Best for: Businesses that need a self-hosted DocuSign or HelloSign replacement for contract signing workflows.

[Read our full guide: How to Self-Host Documenso]

4. DocuSeal — Best for Template-Based Signing

DocuSeal shines when you send the same document for signing repeatedly — employment contracts, NDAs, onboarding forms, waivers. Its template system lets you build once and send to many, with custom branding, automatic reminders, and bulk sending. It's more focused on high-volume, repeatable signing workflows than Documenso.

Pros:

  • Template-first design for repeatable documents
  • Bulk sending to multiple signers
  • Custom branding on signing pages
  • Built-in form builder for field placement
  • API with webhook notifications

Cons:

  • Less polished UI than Documenso for one-off signing
  • Template management adds complexity for simple use cases
  • Ruby on Rails stack may be unfamiliar for debugging

Best for: HR departments, legal teams, and businesses with standardized documents that need many signatures.

[Read our full guide: How to Self-Host DocuSeal]
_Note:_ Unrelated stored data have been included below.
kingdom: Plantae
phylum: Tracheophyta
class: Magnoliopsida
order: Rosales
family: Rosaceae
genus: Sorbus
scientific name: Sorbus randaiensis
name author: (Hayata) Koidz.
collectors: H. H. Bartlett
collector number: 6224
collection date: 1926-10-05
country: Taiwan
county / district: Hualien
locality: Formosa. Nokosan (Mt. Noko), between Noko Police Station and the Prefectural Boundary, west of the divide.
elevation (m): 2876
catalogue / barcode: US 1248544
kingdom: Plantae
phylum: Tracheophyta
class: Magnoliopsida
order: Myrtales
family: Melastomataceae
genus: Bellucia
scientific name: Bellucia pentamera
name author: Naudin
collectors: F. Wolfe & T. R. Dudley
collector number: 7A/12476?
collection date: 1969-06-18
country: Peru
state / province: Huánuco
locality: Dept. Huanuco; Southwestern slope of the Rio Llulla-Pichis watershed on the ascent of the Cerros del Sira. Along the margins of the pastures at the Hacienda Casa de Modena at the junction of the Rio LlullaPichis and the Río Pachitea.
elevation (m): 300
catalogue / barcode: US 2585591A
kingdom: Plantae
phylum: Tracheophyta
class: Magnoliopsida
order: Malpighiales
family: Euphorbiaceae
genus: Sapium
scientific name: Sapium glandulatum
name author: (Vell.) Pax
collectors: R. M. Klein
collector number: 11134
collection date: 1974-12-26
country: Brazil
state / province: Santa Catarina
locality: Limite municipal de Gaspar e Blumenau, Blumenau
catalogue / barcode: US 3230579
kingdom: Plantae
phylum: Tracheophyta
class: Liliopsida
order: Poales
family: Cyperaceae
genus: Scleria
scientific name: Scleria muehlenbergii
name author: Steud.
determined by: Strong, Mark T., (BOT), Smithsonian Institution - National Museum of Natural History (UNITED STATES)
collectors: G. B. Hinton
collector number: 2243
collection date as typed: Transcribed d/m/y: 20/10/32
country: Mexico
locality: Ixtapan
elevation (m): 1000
5. LibreOffice CLI — Best for Format Conversion

If your primary PDF need is converting between formats — DOCX to PDF, spreadsheets to PDF, HTML to PDF — LibreOffice's headless mode is the most capable converter available. Run it in Docker, pipe in files, get PDFs out. Many other tools (including Stirling-PDF) use LibreOffice under the hood for their conversion features.

Pros:

  • Supports 100+ file formats
  • Highest-fidelity DOCX-to-PDF conversion in the open-source world
  • Scriptable and automatable
  • Can run alongside other services as a conversion microservice

Cons:

  • Command-line only — no web UI
  • Large image size (~1 GB)
  • Not a general PDF toolkit — conversion only

Best for: Developers and automation workflows that need reliable, scriptable format conversion.

Full Comparison Table

Feature Stirling-PDF Paperless-ngx Documenso DocuSeal LibreOffice CLI
Merge PDFs Yes No No No No
Split PDFs Yes No No No No
Compress PDFs Yes No No No No
OCR Yes Yes No No No
Document signing Basic No Full Full No
Format conversion Yes No No No Yes
Document management No Yes No No No
Full-text search No Yes No No No
Auto-tagging No Yes (ML) No No No
Batch processing Yes Yes No Yes Yes
API Yes Yes Yes Yes Yes
Web UI Yes Yes Yes Yes No
Min RAM 256 MB 1 GB 512 MB 512 MB 256 MB
Docker containers 1 4 2-3 2-3 1
License AGPL-3.0 GPL-3.0 AGPL-3.0 AGPL-3.0 MPL-2.0

How We Evaluated

We evaluated each tool on five criteria:

  1. Feature coverage — how many common PDF operations it handles
  2. Deployment simplicity — containers, dependencies, configuration complexity
  3. Resource efficiency — RAM and CPU usage on a typical server
  4. Active development — commit frequency, release cadence, community size
  5. Self-hosting fit — how well it works for privacy-focused, server-side PDF processing

Each tool fills a different niche. The right choice depends on whether you need general PDF editing (Stirling-PDF), document organization (Paperless-ngx), e-signatures (Documenso/DocuSeal), or format conversion (LibreOffice).